A dew point cooler according to claim 1 in the range of: 3. The heat exchanger includes a horizontal plate arranged with a plurality of apertures,
Each aperture has a collar that fits into the aperture in the adjacent plate, and the plates overlap to form a set in which the collars combine to form a plurality of tubes that are connected to the fins. 3. Dew point cooler according to claim 1, characterized in that it is connected by a remaining part of the plate serving as a dew point cooler. 4. The water film forming means includes a water supply, the supply comprising a water receiver that is filled substantially continuously during operation and a self-starting siphon for periodically discharging the contents of the receiver. A dew point cooler according to any one of claims 1 to 3, characterized in that: 5. The receiver is provided with two siphons, the first siphon being self-starting and, when activated, sucks air from the second larger siphon, thereby activating the second siphon. The dew point cooler according to claim 4, characterized in that: 6. A long container is provided below the siphon outlet.
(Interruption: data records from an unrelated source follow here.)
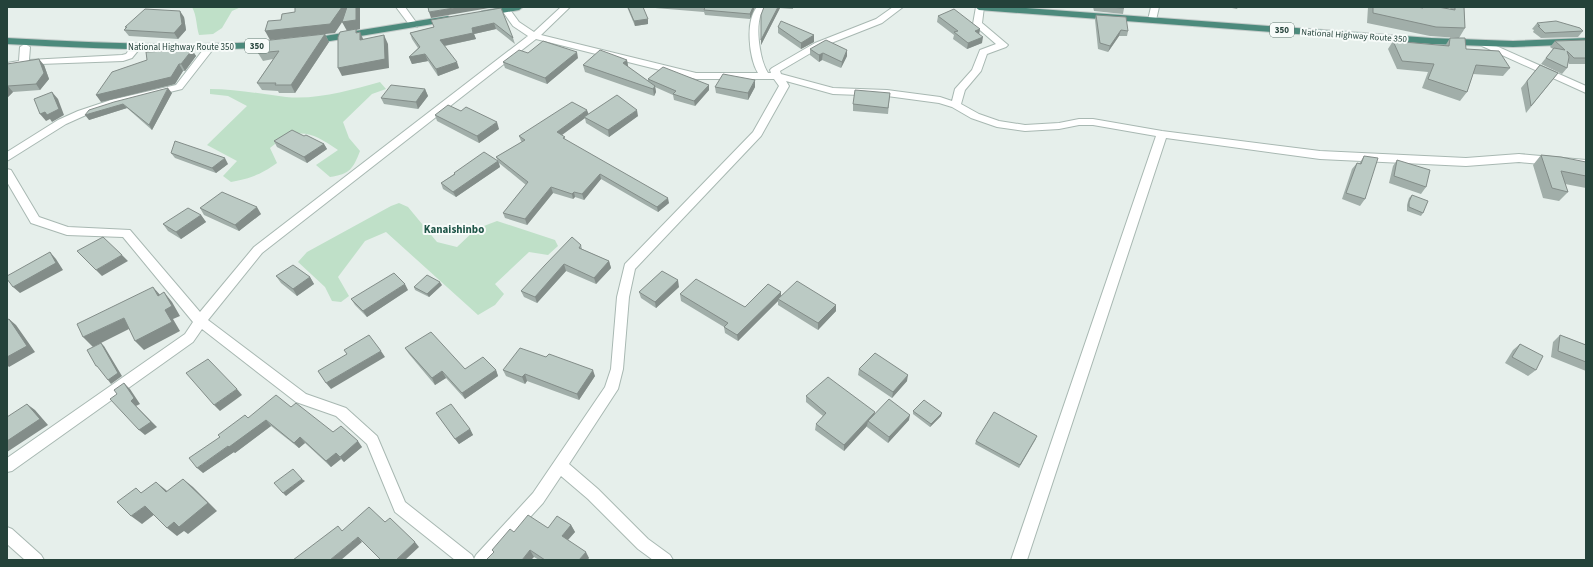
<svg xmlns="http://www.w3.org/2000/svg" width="1593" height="567" font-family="'Source Sans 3',sans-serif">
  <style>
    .green { fill: #bfe0c8 }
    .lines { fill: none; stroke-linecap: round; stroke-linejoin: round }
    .minor-casing { stroke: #a8b8b2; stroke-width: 2 }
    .trunk-casing { stroke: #c2cac8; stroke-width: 2 }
    .minor { fill: #fff; fill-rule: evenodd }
    .trunk { fill: #4c8a7c; fill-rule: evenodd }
    .wall { fill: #a1aea9 }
    .shaded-wall { fill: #838d89 }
    .building { fill: #bbcac4; stroke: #838d89 }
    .labels { text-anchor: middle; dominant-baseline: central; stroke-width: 4; stroke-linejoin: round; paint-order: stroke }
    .shield { fill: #f7fbf9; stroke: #637a73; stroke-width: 1 }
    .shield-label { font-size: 9px; font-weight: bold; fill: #24423a }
    .far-street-label { font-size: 9px; fill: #24423a; stroke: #f7fbf9 }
    .neighbourhood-label { font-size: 11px; font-weight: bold; fill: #1f5548; stroke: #f7fbf9 }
  </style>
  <rect width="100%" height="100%" fill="#e6efeb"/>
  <!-- green -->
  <path class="green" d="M192,7H241L232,11L222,28L213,34L199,35C196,25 197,16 192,7Z
    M380,82L386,89L372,94L343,122L349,138L360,151C353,169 350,174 330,177L316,165L338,150C312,132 297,125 270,148L277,163C260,175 251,178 231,182L223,176L237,161L207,145L247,106L228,96L210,94V89C236,89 261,94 286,97C318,100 350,90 380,82Z
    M399,203L408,207L437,242L457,247L476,229L497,221L555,240L558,246L548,255L529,252L495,284L504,294L495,305L478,315L386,232L365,241L338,277L349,296L341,302L332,301L325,287L298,262L307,252L391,206Z"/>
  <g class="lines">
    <defs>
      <path id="minor" d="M396,7H405L418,25L417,27H411Z
        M502,7H508L519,22L534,32L561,7H570L541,35L696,73H758C749,58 745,21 757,7H766C765,9 762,12 761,14C755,28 760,61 768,73H771L770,70L772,68L815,43L876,19L893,7H903L882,23L821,47L780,71L781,74L833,88L887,90L940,97L952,101L955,89L972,70L980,50L996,44L973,24L976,7H984L982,23L1008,45L1006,47L987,54L981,71L965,90L961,104L979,114L999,121L1025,125L1059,123L1079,119H1093L1162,131L1320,151L1466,158L1519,154L1586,160V168L1519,162L1466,166L1320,159L1166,138L1027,560H1011L1156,136L1093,125H1079L1059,129L1025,131L997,127L971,118L952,107L939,103L887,96L833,94L786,81L789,86L761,136L635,269L629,297L623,369L618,389L569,464L598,489L648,539L670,555L673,560H653L638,549L588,499L561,476L543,503L491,560H455L395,512L367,444L336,416L296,402L202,329L193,342L12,471L7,472V458L185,334L193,322L123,237L67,235L31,223L7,182V169L11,170L39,217L68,227L130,230L200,312L254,247L528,36L513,26L501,9ZM536,39L696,79H774L779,86L753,132L625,264L617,297L611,369L605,387L533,493L476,555L474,559L472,555L405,502L377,436L346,408L306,394L208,320L262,253Z
        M1151,7H1159L1156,20L1152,23L1148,20Z
        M1485,41L1586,86V93L1482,46L1480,44L1482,42Z
        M25,44L30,47L29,60L122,55L126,54L133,45H139L141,47L132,58L123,61L40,64L7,69V63L19,61L20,47Z
        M209,45L214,48L182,89L117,105L86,115L66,124L7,161V152L58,120L78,111L111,100L176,85L206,46Z
        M7,527L12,529L41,555L44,560H25L7,544Z"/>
      <path id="trunk" d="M504,7H523L519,10L485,16L481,13L482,11Z
        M975,7H1014L1431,38L1513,41L1586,38V44L1513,47L1431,44L979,10Z
        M448,16L452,19L451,21L312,44L307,41L312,38Z
        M7,38C97,43 187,47 277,41L282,44L277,47C187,52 97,49 7,44Z"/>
    </defs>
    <!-- minor casing -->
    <use href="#minor" class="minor-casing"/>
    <!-- trunk casing -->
    <use href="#trunk" class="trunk-casing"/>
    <!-- minor -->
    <use href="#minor" class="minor"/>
    <!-- trunk -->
    <use href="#trunk" class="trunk"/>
  </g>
  <!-- wall -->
  <path class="wall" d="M627,7H755L750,19L705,15L704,12L643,7L648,24L635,26Z
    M764,7H793V9L780,8L761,45Z
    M1093,7H1124V8L1123,14L1094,11Z
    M1227,7H1238L1237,9Z
    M1368,7H1417L1420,8L1421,7H1438L1450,9L1451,7H1464L1465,28L1459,38L1430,36L1367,23Z
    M501,8L513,38L515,44L496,29L474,34L476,39L445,46L459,68L438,76L428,61L412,64L409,57L418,48L412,39L410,33L434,27Z
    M1096,15L1128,31L1127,36H1119L1108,52L1098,49L1095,20Z
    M938,16L980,29L979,33L982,43L967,49L953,39L954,35L937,22Z
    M184,17L186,30L178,39L129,36L124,30L126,28L125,27Z
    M1537,23L1583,31L1578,37L1541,38L1533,32L1534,30L1532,29Z
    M778,27L814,35V42L801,49L778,33Z
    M325,34L329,42L295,93H279L278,91L262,90L257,83L273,59L263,61L258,53Z
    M1450,38L1466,49L1510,68L1503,76L1473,74L1467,92L1460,101L1422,88L1428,72L1397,69L1388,49L1393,41L1445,46Z
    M1586,40V64H1569L1568,62L1567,68L1562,74L1541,64L1553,49L1550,47L1555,41Z
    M810,49L847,50V56L841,68L822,60L819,62L810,55Z
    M192,50L196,56L185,71H183L175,84L101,102Z
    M528,53L578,58L547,84L505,68L503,62Z
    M627,60L628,67L648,81V79L709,85V90L695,106L674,100L673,95L655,87L656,92L654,96L585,72L583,65Z
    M7,64L44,65L49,79L40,90L13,92L7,98Z
    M1540,65L1558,73L1526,113L1521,88Z
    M715,87H755L748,100L716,93Z
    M425,89L428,96L418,109L384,104L381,98Z
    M172,93L152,130L127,108L89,120V110Z
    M890,93L888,114L853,111V104Z
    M588,114L638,116L609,137L586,123L585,118L562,135L566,140L669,203L658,212L601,179L584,200L575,197L573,199L553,193L527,225L505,218L503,213L526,185L499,163L500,167L456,197L443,189L441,183L454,174V173L498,161L496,157L522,142L521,141L519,136Z
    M435,115L499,129L479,143L437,121Z
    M304,136L324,144L327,149L307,163L277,147L274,141Z
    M171,153L228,164L216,173L175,158Z
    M1541,155L1586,162V188L1565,184L1568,192L1559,201L1543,198L1533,165Z
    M1364,156L1365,199L1360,206L1342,199L1352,169L1357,163L1359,164Z
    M1397,160L1426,187L1421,194L1389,183L1393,166Z
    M1412,195L1423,213L1421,216L1407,211V205L1409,198Z
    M200,208L261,214L239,231L204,215Z
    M201,215L206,222L181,239L168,231L163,224Z
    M581,245L582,249L609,261L611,268L596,284L566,271L537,303L524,297L521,291Z
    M276,276L310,277L314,284L297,296L281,283Z
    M442,285L429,297L415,290L414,287Z
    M679,287L656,308L641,298L639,292Z
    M408,290L367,317L355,305L351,299Z
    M781,292V296L836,311L818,330L778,305V301L738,341L725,333L724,327L681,301L680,294L745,307Z
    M1560,335L1586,345V371L1551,357L1553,342Z
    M1520,344L1536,370L1528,376L1505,363L1513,350Z
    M405,348L465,369L496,370L498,376L465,399L446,378L435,385L409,354Z
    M859,369L907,381L892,398L858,375Z
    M503,370L595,376L579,400L527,381L525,384L506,376Z
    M806,396L875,414L909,420L888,443L867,427V426L844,451L815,430L816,424L823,416L806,402Z
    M291,407L333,432L362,447L344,462L341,459L331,467L305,443L299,448L271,426L235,453L234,452L203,473L220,437L248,418Z
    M913,411L941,416L930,427L913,414Z
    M436,413L470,429L473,435L459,444Z
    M1036,439L1019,468L975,444L976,441Z
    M571,525L575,532L568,540L589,558L587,560H539L534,557L494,552L492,550L514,532Z"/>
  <!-- shaded-wall -->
  <path class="shaded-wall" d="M342,7H352L335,33L270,40L265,31Z
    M356,7H360V29L356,30L360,38V32L364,41V48L356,33L347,31L342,22Z
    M460,7H495L431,18L429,12Z
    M753,7H755L750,19V14Z
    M778,7H780V8L761,45V40Z
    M180,11L184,17L186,30L178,39L174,33Z
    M648,19V24L635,26L634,21Z
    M494,23L496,29L474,34L476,39L443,46L440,40L472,28Z
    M980,29L979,35L975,31Z
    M1121,30L1119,36L1108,52L1110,46Z
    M325,34L329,42L295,93L291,85Z
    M384,35L388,44L389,68L342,76L338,68Z
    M814,35V42L801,49V43Z
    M983,37L982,43L967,49L968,43Z
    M192,50L196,56L185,71L181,64Z
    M847,50V56L841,68L842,62Z
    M577,52L578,58L547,84L545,78Z
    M823,53L822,60L819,62V55Z
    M425,54L428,61L412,64L409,57Z
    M39,59L44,65L49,79L40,90L36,84Z
    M627,60L628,66L624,70L623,63Z
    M457,62L459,68L438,76L436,69Z
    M179,64L183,71L175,84L101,102L96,95Z
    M755,80V87L748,100V93Z
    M709,85V90L695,106L694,101Z
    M8,86L13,92L7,98V87Z
    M655,86L656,92L654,96L653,89Z
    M168,88L172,93L152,130L149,125Z
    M425,89L428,96L418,109L416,102Z
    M52,92L58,99L64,115L52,122L50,119L46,121L40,114Z
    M123,104L127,108L89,120L85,115Z
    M587,110L589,115L584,117L585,118L559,137L557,132Z
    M637,110L638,116L609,137L608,130Z
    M497,122L499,129L479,143L477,136Z
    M324,144L327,149L307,163L304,157Z
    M225,158L228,164L216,173L212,168Z
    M498,161L500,167L456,197L453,192Z
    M600,174L601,179L584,200L582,194Z
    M551,187L553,193L527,225L525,219Z
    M574,192L575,197L573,199L572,194Z
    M668,198L669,203L658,212L657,207Z
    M257,207L261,214L239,231L235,225Z
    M201,215L206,222L181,239L176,232Z
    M50,252L56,259L63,270L20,293L13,287Z
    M122,255L128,261L102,276L96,270Z
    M609,261L611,268L596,284L594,278Z
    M564,264L566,271L537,303L535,297Z
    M310,277L314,284L297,296L293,289Z
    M678,280L679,287L656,308L655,302Z
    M440,282L442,285L429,297L427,294Z
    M405,284L408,290L367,317L363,311Z
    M153,287L162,297L158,296Z
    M164,292L172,302L180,316L173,319L180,331L144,350L135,341L165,310Z
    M781,292V298L778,299V301L738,341L737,335Z
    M836,305V311L818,330V323Z
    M124,318L133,327L93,347L83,337Z
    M9,319L16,325L35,352L9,367L7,365V357Z
    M101,343L104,346L122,376L111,384L108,380Z
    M381,351L385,357L331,389L326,383Z
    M496,370L498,376L465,399L462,393Z
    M593,370L595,376L579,400L577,394Z
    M442,371L446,378L435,385L432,378Z
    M525,374L527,381L525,384L522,377Z
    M908,375L907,381L892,398L893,392Z
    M124,383L130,389L140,404L136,406L157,427L145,435L139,430L131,401Z
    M237,389L242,395L220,411L214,405Z
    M27,404L35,410L48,425L7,452V441Z
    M875,412L874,418L868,421L867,426L844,451V445Z
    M942,413L941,416L930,427L931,424Z
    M910,415L909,420L888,443L889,437Z
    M266,420L271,426L235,453L234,452L203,473L197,468Z
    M470,429L473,435L459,444L455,439Z
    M300,437L305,443L299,448L294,443Z
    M358,441L362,447L344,462L340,457Z
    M336,453L341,459L331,467L326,461Z
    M183,479L193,487L217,511L188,534L184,531L177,536L167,528Z
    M302,479L305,481L286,496L283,493Z
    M156,482L166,490L176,500L166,492Z
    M145,506L155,514L142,524L131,516Z
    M571,525L575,532L565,543L562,536Z
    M358,537L362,542L341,560H330Z
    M415,542L419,547L405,560H396Z
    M530,550L534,557L531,560H522Z
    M586,552L589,558L587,560H579Z"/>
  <!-- building -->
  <path class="building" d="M295,7H342L330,24L265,31L268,21L281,20L282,14L295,12Z
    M347,7H356V20L342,22Z
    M428,7H460L429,12Z
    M628,7H643L648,19L634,21Z
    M705,7H753L750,14L704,10Z
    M764,7H778L761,40V15Z
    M1108,7H1124V8Z
    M1373,7H1417L1423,8V7H1438L1455,10V7H1464L1465,28L1436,27L1373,13Z
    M501,8L513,38L494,23L472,28L473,33L440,40L457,62L436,69L425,54L409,57L420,47L410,33L434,27L431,20Z
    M145,9L180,11L182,24L174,33L124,30L127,27H125Z
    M954,9L980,29L975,31L983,37L968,43L954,32L958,31L938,16Z
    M1096,15L1126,17L1128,31L1121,30L1110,46L1100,43Z
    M781,21L814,35L801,43L778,27Z
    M1556,21L1580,28L1583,31L1545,33L1538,26H1540L1537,23Z
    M356,29V33L360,32V40L384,35L385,59L338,68V37L340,32Z
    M325,34L291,85H275L276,83H257L279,51L258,53L262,41Z
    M1450,38H1465L1466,49L1499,51L1510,68L1476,65L1467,92L1428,79L1434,64L1402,61L1393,41L1449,46Z
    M826,40L847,50L842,62L823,53L819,55L810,49Z
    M1586,40V58H1574L1567,51L1569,57L1567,68L1546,58L1554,48L1565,50L1555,41Z
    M543,41L577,52L545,78L503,62L519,50L528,53Z
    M192,50L181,64H179L171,77L96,95L112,72L147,60L146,52Z
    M600,50L627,60L623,63L655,86L653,89L583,65Z
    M39,59L44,73L36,84L8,86L7,87V64Z
    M1540,65L1558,73L1531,106L1527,81Z
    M663,67L709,85L694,101L673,94L676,91L648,79Z
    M723,74L755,80L748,93L715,87Z
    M391,85L425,89L416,102L381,98Z
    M168,88L149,125L123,104L85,115L89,110L114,102Z
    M855,90L890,93L888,108L853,104Z
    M52,92L59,109L47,115L45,112L40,114L34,99Z
    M617,95L637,110L608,130L584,117Z
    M572,102L587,110L557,132L565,137L563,138L668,198L657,207L600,174L582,194L574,192L572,194L551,187L525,219L503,213L528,182L496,157L525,140L519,136Z
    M448,105L461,111L466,107L497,122L477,136L435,115Z
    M292,130L304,136L306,135L324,144L304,157L274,141Z
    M175,141L225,158L212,168L171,153Z
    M484,152L498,161L453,192L441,183L455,174L454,173Z
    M1541,155L1561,157L1586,162V176L1561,171L1568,192L1552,188Z
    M1364,156L1378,158L1365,199L1346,193L1357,163L1361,164Z
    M1397,160L1430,170L1426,187L1394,176Z
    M222,192L257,207L235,225L200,208Z
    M1412,195L1428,201L1423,213L1409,207V202Z
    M188,208L201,215L176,232L163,224Z
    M103,237L122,255L96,270L77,251Z
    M572,237L581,245L579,248L609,261L594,278L564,264L535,297L521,291L545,265Z
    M50,252L56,263L13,287L7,279V276Z
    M293,265L310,277L293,289L276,276Z
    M662,271L678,280L655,302L639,292Z
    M394,273L405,284L363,311L351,299Z
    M427,275L440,282L427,294L414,287Z
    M696,279L745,307L768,284L781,292L737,335L724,327L728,323L680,294Z
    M797,281L836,305L818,323L778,299Z
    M153,287L158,296L164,292L172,306L165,310L172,322L135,341L124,318L83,337L77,324Z
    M9,319L27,346L7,357V320Z
    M431,332L465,369L483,357L496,370L462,393L442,371L432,378L405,348Z
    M369,335L381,351L326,383L318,371L347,354L344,350Z
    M1560,335L1586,345V362L1558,351Z
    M101,343L118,373L108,380L97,366H96L87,350Z
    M1520,344L1543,356L1536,370L1512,357Z
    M520,348L546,357L549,354L593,370L577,394L525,374L522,377L503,370Z
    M875,353L908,375L893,392L859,369Z
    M208,359L237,389L214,405L186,373Z
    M828,377L875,412L844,445L816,424L826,413L806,396Z
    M124,383L134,398L131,401L151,422L139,430L110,399L117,394L114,390Z
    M276,395L291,407L296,403L333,432L341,426L358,441L340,457L336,453L326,461L300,437L294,443L266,420L229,447L228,446L197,468L189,458L220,437L218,435L245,415L248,418Z
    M889,399L910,415L889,437L868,421Z
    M924,400L942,413L931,424L913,411Z
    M27,404L40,419L7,441V417Z
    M451,404L470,429L455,439L436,413Z
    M994,412L1037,436L1020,465L976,441Z
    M293,469L302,479L283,493L274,483Z
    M183,479L208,503L179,527L174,522L167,528L145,506L131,516L117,502L136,488L141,493L156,482L166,492Z
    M369,507L385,522L390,518L415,542L396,560H381L358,537L330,560H293L338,526L342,531Z
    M528,515L548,528L557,516L571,525L562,536L586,552L579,560H545L530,550L522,560H486L494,552L492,550L510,529L514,532Z"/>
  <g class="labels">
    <!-- shield labels -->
    <g class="shield">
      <rect x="1270" y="23" width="24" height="14" rx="3"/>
      <rect x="245" y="39" width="24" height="14" rx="3"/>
    </g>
    <g class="shield-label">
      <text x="1282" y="30">350</text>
      <text x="257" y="46">350</text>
    </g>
    <!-- far-street labels -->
    <g class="far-street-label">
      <text transform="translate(1354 36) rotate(4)">National Highway Route 350</text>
      <text x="181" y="47">National Highway Route 350</text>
    </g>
    <!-- neighbourhood labels -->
    <g class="neighbourhood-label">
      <text x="454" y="229">Kanaishinbo</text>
    </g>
  </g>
  <!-- border -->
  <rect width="1593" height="567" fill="none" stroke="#24423a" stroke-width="16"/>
</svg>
Claims characterized in that the container is provided with a siphon on one side, the inlet and outlet of which extend laterally along one surface of the uppermost tubesheet in the direction of the flow of secondary air on the tubesheet. The dew point cooler according to item 4. 7. There are two concentric tube members, the inner one extending into or around another tube and capable of being sealed and attached to it, and the outer one being supported by a tube sheet; and the lower edge thereof is provided with one or more apertures reaching the annular gap between the two tubes, and the inner tube has one or more apertures connecting the gap and the inside of the tube or are arranged at intervals around the circumference thereof. A water distributor used in a dew point cooler characterized by having multiple holes. 8. A dew point cooler for cooling a stream of air, comprising: a) an array of vertical tubes arranged to pass the air to be cooled along the outside of the tubes with heat exchange; b) means for passing precooled secondary air into the interior of the tube; c) means for introducing water into the tube from above to form a water film on the inner wall surface of the tube; d) moistened secondary air e) means for passing at least a portion of the cooled primary air into the space to be cooled; and e) means for passing at least a portion of the cooled primary air into the space to be cooled; extending into and sealingly attached to the inside or circumference of the tube, the outer one being supported by a tube sheet, and having one or more openings in its lower edge extending into the annular gap between the tubes. means according to c), comprising a water distributor provided with holes, the inner tube having one or a plurality of holes arranged at intervals around its circumference connecting the gap and the interior of the tube; is adapted to periodically supply water, the tube is provided with an element on the outside in contact with the primary air, and the ratio of the outer surface area of the tube with the element to the inner surface area of the tube is 3: A dew point cooler characterized in that the dew point is greater than 1.